■ Aufgaben
**A.** Kopiere aus dem Textauszug über Steigfelle wortgetreu den Abschnitt, der mit den Worten "Alles zum Thema" beginnt und mit "wir hier zusammenfassen." endet.
**B.** Prüfe anhand des Textauszugs über Steigfelle, ob die folgenden Aussagen zutreffen: (i) Das Unternehmen wurde 1978 vom Vater Werner Kochs gegründet. (ii) Koch Alpin stellt jährlich rund 80.000 Paar Felle her. (iii) Der Produktionsstandort von Koch Alpin liegt in der Nähe von Salzburg. Beantworte jede Aussage mit Ja oder Nein und zitiere die ausschlaggebenden Worte des Textes genau.

■ Ausgewählter Textauszug
Alles zum Thema Skitouren Fell – Besuch bei Koch Alpin / Contour

Kürzlich konnte SKIMO Austria einiges interessantes zum Thema Skitouren Fell erfahren. Den Besuch bei Koch Alpin in Tirol, dem Hersteller der CONTOUR Steigfelle, dürfen wir hier zusammenfassen.

Koch Alpin Contour Steigfelle Motiv 12 Bild SKIMO Austria Karl Posch
  • Koch Alpin Contour Steigfelle Die Wolle der Mohairziegen wird in Lesotho in Afrika verarbeitet Bild Koch Alpin GmbH
  • Koch Alpin Contour Steigfelle Mohairwolle frisch und gesäubert Bild SKIMO Austria Karl Posch
  • Koch Alpin Contour Steigfelle Motiv 02 Bild SKIMO Austria Karl Posch
  • Koch Alpin Contour Steigfelle Verschiedene Spitzenspanner Bild SKIMO Austria Karl Posch
Koch Alpin Contour Steigfelle Werner Koch 1 Bild SKIMO Austria Karl Posch
Werner Koch

Firmeninhaber Werner Koch ist wahrlich kein Neuling in der Szene. Seit der Firmengründung durch seinen Vater 1978 beschäftigt sich das Unternehmen mit der Herstellung von Steigfellen. Koch Alpin ist an seinem Produktionsstandort in der Nähe von Innsbruck mit 20 Mitarbeitern und jährlich rund 80.000 produzierten Paar Fellen einer von nur 8 Herstellern weltweit.

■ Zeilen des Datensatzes
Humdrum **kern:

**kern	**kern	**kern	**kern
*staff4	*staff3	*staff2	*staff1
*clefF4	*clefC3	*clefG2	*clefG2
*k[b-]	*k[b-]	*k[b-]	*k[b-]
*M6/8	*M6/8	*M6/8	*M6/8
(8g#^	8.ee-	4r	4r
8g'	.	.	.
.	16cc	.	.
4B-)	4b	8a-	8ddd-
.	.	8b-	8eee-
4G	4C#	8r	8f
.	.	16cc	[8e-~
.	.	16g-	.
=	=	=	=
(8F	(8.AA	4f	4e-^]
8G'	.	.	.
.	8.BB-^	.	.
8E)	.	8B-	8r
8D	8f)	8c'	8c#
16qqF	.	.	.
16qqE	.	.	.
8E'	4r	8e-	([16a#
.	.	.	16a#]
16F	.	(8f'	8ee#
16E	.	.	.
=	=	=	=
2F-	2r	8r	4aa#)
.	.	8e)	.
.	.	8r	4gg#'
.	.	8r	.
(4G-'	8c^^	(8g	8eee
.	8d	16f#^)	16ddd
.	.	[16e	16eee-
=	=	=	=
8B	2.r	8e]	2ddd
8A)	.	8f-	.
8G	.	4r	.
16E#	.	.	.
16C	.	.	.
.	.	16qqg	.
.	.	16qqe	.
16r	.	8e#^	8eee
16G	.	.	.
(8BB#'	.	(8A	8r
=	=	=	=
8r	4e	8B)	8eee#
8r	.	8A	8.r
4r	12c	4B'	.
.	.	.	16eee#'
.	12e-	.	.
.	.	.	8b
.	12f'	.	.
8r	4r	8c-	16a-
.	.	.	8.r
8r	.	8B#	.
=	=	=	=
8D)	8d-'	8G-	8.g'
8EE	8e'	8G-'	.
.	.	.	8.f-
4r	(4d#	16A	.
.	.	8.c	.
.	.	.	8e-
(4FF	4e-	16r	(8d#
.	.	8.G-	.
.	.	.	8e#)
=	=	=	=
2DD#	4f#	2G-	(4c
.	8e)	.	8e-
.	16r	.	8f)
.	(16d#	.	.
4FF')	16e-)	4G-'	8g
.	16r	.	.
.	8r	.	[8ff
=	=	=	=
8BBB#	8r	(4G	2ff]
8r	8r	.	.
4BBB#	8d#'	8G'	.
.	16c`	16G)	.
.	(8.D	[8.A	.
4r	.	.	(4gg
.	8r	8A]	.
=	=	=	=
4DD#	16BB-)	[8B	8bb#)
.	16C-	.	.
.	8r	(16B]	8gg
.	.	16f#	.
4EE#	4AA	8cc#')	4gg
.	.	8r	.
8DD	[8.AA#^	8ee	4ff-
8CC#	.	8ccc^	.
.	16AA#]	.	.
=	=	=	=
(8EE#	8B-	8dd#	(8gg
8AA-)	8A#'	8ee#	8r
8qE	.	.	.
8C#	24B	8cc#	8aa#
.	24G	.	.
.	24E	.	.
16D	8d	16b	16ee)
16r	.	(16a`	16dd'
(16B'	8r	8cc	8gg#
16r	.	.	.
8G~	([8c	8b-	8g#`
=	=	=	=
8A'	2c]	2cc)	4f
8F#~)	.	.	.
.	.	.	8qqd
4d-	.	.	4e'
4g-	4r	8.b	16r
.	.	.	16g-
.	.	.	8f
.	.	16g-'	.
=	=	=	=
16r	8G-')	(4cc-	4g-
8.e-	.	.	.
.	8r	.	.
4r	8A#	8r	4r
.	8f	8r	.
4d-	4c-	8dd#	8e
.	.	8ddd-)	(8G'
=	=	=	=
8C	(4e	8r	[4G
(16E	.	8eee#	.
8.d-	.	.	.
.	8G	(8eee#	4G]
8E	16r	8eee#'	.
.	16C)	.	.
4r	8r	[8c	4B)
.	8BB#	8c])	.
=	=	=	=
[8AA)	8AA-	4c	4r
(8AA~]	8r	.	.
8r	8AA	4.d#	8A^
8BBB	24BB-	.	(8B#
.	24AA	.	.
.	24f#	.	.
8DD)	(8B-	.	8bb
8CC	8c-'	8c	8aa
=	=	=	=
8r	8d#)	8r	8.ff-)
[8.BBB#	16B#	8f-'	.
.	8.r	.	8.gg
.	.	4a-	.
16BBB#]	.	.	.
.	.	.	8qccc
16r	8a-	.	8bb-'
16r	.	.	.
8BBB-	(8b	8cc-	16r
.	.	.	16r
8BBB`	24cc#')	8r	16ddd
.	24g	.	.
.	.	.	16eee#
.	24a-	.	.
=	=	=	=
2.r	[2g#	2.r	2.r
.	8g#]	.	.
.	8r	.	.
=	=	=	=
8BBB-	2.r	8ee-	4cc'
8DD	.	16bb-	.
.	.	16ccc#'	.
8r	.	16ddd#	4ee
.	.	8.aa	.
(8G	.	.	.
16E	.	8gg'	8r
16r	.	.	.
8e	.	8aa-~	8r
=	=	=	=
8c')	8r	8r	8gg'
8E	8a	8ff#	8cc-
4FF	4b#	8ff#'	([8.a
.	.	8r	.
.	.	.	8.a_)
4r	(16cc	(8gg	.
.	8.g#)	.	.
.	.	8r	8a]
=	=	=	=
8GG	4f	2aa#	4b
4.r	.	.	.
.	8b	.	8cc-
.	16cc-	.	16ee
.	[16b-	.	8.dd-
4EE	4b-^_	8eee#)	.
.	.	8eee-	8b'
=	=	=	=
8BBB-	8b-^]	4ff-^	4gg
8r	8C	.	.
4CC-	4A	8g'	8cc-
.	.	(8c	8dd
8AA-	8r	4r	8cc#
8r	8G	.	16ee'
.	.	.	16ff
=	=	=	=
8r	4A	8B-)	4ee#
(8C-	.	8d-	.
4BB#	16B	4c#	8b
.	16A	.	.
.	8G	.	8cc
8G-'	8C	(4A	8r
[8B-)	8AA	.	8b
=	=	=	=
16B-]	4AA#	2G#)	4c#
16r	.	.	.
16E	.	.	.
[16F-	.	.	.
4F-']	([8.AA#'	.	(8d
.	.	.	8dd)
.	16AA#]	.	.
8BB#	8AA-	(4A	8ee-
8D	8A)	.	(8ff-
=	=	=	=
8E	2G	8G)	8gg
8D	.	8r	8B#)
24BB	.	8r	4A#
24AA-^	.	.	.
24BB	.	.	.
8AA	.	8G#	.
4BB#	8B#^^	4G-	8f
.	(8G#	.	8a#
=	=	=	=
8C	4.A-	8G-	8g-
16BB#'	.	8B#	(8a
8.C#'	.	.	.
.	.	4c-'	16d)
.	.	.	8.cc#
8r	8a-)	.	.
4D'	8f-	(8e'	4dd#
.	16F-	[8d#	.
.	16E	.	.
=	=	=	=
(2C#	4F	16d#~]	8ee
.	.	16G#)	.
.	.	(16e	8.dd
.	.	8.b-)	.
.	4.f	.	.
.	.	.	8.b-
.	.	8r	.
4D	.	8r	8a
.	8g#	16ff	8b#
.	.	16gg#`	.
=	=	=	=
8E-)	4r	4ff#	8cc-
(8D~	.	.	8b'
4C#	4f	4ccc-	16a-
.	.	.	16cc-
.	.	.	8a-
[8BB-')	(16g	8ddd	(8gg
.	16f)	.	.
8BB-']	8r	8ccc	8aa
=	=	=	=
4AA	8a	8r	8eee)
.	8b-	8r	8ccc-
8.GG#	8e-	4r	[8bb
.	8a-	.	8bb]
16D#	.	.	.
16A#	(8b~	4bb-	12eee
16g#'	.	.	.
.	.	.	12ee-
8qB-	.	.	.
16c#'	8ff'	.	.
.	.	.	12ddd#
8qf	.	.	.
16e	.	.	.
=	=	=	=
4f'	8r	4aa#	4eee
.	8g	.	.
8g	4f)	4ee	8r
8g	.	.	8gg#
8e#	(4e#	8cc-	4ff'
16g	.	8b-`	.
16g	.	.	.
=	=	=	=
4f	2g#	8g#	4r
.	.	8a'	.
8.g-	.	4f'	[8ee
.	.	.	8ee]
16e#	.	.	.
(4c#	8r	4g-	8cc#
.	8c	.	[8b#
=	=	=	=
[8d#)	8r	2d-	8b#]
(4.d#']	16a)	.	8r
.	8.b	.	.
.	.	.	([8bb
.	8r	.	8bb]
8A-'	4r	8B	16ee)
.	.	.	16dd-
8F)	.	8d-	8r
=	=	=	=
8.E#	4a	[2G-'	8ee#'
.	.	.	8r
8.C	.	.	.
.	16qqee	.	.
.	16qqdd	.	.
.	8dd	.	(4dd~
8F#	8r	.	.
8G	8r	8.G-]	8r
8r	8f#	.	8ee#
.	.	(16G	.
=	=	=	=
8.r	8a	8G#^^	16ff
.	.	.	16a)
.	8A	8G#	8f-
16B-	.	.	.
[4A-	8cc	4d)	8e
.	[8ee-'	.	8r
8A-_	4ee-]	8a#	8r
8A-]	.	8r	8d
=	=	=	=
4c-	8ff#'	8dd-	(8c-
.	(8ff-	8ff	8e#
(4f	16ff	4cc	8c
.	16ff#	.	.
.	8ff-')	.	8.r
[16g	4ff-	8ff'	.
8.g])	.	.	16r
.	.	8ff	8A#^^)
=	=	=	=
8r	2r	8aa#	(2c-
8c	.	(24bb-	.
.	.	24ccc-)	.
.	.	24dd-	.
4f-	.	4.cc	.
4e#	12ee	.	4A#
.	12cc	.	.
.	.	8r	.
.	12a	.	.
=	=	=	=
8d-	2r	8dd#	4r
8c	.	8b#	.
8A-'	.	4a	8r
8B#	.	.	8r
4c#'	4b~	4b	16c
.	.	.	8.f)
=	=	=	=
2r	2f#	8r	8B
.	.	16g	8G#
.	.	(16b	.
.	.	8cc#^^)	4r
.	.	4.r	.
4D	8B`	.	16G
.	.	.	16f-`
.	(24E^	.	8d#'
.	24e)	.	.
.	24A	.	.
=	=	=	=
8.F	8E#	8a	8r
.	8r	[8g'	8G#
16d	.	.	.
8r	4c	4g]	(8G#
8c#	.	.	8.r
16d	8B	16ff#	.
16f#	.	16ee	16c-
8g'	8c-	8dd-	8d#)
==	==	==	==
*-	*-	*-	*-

■ Ergebnisse je Aufgabe
**A.**
Alles zum Thema Skitouren Fell – Besuch bei Koch Alpin / Contour

Kürzlich konnte SKIMO Austria einiges interessantes zum Thema Skitouren Fell erfahren. Den Besuch bei Koch Alpin in Tirol, dem Hersteller der CONTOUR Steigfelle, dürfen wir hier zusammenfassen.

**B.**
(i) Ja: „Seit der Firmengründung durch seinen Vater 1978“
(ii) Ja: „jährlich rund 80.000 produzierten Paar Fellen“
(iii) Nein: „an seinem Produktionsstandort in der Nähe von Innsbruck“